Which would tell the client that the correct location is elsewhere.
These are the headers sent directly to the site over TCP. TLS works on a different layer, making all of this encrypted. This includes the page you are accessing with the GET
method. Note that, although the Host
header is also in the header body and thus encrypted, the host can still be obtained through rDNS lookup on the IP address, or by checking SNI, which transmits the domain in plaintext.
Structure of a URL
https://foo.example.com/some/page.html#some-fragment
| proto | domain | path | fragment |
- proto - There are only two protocols in common use, HTTP and HTTPS.
- domain - The domain is
example.com
and *.example.com
, detectable with rDNS or SNI.
- path - The path is completely encrypted and can only be read by the target server.
- fragment - The fragment is visible only to the web browser and is not transmitted.
What an attacker can see
So what can an attacker see if you make a request over HTTPS? Let's take the previous hypothetical request from the perspective of a passive eavesdropper on the network. If I wanted to know what you are accessing, I have only limited options:
- I see you making a web request encrypted with TLS going to
203.0.113.98
.
- I see that the destination port is 443, which I know is used for HTTPS.
- I do an rDNS lookup and see that IP is used for
example.com
and example.org
.
- I look at the SNI record and see you are connecting to
foo.example.com
.
This is all I could do. I would not be able to see the path you are requesting, or even what method you are using, short of heuristic analysis based on the sizes of the data being sent and received, called traffic analysis attacks.

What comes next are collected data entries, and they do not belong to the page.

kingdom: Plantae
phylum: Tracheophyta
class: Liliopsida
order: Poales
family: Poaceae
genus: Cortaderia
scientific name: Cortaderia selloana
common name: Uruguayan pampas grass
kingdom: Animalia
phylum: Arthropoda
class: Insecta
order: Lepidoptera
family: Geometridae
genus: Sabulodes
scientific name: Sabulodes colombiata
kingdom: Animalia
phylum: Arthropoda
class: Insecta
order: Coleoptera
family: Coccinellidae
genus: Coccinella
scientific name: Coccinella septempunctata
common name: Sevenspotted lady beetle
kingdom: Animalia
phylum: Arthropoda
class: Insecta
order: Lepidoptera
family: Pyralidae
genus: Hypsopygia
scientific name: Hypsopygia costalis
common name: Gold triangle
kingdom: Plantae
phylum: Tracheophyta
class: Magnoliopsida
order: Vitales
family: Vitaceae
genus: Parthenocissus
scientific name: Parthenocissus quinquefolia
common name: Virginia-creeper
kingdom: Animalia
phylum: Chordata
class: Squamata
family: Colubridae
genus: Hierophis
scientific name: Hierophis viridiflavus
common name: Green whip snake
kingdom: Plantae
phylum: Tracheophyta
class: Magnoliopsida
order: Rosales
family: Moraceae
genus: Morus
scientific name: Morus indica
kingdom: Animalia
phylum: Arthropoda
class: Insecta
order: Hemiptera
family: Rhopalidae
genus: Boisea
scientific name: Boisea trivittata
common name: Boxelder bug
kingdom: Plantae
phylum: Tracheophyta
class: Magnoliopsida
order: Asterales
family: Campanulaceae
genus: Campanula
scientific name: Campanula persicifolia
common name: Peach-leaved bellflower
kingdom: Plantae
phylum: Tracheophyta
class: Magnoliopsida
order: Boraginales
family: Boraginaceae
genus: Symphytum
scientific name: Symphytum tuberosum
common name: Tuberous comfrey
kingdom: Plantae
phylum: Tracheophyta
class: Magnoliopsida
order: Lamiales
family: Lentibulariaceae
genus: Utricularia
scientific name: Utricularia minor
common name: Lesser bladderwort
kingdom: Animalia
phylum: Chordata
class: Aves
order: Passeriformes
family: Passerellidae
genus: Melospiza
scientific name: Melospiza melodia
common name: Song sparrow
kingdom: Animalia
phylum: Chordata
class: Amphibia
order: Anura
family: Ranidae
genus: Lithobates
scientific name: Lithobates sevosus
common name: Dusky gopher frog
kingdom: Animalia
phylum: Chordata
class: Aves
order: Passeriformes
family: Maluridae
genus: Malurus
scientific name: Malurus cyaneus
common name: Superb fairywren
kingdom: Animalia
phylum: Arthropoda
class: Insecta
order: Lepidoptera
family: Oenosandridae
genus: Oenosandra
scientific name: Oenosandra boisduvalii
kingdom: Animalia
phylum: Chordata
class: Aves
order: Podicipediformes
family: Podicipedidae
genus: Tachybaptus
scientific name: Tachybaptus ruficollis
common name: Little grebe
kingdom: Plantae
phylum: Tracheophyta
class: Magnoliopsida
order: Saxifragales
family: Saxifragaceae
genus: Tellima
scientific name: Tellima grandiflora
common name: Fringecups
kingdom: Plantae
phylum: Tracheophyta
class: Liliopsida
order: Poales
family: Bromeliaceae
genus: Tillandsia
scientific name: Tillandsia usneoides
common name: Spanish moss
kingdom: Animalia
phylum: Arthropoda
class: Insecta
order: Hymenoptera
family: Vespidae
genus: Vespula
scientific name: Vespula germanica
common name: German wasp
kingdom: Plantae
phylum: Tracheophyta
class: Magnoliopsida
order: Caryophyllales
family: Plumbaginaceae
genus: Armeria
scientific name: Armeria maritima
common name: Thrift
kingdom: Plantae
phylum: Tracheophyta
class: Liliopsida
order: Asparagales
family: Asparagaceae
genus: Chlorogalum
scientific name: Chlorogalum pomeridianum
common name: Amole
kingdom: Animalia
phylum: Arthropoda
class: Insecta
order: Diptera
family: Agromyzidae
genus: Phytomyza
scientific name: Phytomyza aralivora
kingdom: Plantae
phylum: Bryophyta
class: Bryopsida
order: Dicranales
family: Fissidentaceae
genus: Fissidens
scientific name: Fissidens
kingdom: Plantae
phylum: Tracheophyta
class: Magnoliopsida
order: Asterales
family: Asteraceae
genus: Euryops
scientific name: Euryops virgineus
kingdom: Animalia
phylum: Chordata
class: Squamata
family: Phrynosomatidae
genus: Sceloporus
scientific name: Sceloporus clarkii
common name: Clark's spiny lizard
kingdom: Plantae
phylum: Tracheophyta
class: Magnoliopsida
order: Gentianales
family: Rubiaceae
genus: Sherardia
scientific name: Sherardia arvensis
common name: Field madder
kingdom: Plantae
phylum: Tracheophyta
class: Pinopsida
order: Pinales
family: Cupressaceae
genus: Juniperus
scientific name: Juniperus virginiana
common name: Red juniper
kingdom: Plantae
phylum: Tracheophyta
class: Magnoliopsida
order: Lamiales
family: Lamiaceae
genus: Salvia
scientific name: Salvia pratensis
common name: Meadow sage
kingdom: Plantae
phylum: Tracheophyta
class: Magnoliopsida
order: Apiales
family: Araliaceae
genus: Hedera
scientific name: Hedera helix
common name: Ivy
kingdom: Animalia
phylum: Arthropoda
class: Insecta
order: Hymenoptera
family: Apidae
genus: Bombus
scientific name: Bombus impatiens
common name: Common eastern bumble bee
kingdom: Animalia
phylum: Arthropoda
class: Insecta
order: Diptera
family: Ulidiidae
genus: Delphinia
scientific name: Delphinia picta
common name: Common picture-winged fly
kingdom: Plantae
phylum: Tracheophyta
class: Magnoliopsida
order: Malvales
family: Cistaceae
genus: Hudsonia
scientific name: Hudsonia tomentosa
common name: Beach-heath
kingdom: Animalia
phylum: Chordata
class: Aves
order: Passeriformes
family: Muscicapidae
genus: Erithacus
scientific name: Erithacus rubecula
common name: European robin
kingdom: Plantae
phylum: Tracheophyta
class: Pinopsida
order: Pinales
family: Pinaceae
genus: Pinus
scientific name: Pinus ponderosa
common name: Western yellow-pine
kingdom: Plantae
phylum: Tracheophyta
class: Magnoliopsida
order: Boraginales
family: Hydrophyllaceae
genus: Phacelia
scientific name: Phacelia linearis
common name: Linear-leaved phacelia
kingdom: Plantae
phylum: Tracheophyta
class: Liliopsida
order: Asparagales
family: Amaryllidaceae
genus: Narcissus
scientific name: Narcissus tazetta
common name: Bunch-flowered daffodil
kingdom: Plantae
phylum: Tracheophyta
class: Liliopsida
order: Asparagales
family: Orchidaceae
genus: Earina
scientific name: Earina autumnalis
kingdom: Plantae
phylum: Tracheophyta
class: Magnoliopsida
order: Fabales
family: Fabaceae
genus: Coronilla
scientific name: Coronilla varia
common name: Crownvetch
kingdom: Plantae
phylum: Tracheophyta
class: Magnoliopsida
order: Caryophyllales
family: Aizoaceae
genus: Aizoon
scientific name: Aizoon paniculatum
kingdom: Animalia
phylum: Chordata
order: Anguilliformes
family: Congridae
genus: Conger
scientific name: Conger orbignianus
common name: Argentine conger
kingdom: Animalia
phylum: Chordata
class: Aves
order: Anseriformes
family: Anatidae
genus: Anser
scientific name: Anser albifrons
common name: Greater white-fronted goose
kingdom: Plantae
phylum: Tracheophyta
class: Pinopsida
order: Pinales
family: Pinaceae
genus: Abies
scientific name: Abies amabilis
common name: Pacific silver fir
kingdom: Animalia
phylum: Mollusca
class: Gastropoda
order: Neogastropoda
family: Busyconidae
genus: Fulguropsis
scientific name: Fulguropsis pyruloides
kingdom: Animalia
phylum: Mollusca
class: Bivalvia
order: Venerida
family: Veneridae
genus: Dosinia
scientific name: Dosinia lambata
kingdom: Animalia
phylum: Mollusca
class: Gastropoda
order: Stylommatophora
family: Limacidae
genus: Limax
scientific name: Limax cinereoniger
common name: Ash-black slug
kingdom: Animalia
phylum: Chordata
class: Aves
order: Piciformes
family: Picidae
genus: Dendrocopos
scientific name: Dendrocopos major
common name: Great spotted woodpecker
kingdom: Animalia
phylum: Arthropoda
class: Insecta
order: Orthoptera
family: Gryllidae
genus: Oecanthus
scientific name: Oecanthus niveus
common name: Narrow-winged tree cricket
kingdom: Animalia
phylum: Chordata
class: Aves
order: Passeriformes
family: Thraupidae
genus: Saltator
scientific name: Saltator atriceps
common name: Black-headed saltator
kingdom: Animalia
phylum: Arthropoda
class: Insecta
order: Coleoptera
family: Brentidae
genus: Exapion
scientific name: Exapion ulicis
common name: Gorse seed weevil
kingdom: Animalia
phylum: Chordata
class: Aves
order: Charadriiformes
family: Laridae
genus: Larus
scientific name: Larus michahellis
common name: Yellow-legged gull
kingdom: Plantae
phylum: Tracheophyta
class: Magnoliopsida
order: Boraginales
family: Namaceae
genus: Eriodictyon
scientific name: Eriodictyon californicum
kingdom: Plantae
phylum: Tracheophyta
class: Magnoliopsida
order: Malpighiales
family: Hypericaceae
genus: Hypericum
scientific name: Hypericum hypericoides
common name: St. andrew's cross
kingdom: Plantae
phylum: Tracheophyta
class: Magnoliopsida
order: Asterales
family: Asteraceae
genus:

An important note about referers on older browsers
Even though HTTPS encrypts the path you are accessing, if you click a hyperlink within that site which goes to an unencrypted page, the full path may be leaked in the referer
header. This is not the case anymore for many newer browsers, but older or non-compliant browsers may still have this behavior, as will websites which set the HTML5 referer meta tag to always send the information. An example sent unencrypted by a client go from https://example.com/private/details.html
to http://example.org/public/page.html
in such a case would be:
GET /public/page.html
Referer: https://example.com/private/details.html
User-Agent: Wget/1.19.1 (linux-gnu)
Accept: */*
Accept-Encoding: identity
Host: example.org
As such, navigating from an HTTPS page to an HTTP page may leak the full URL (excluding the fragment) of the previous page, so keep that in mind.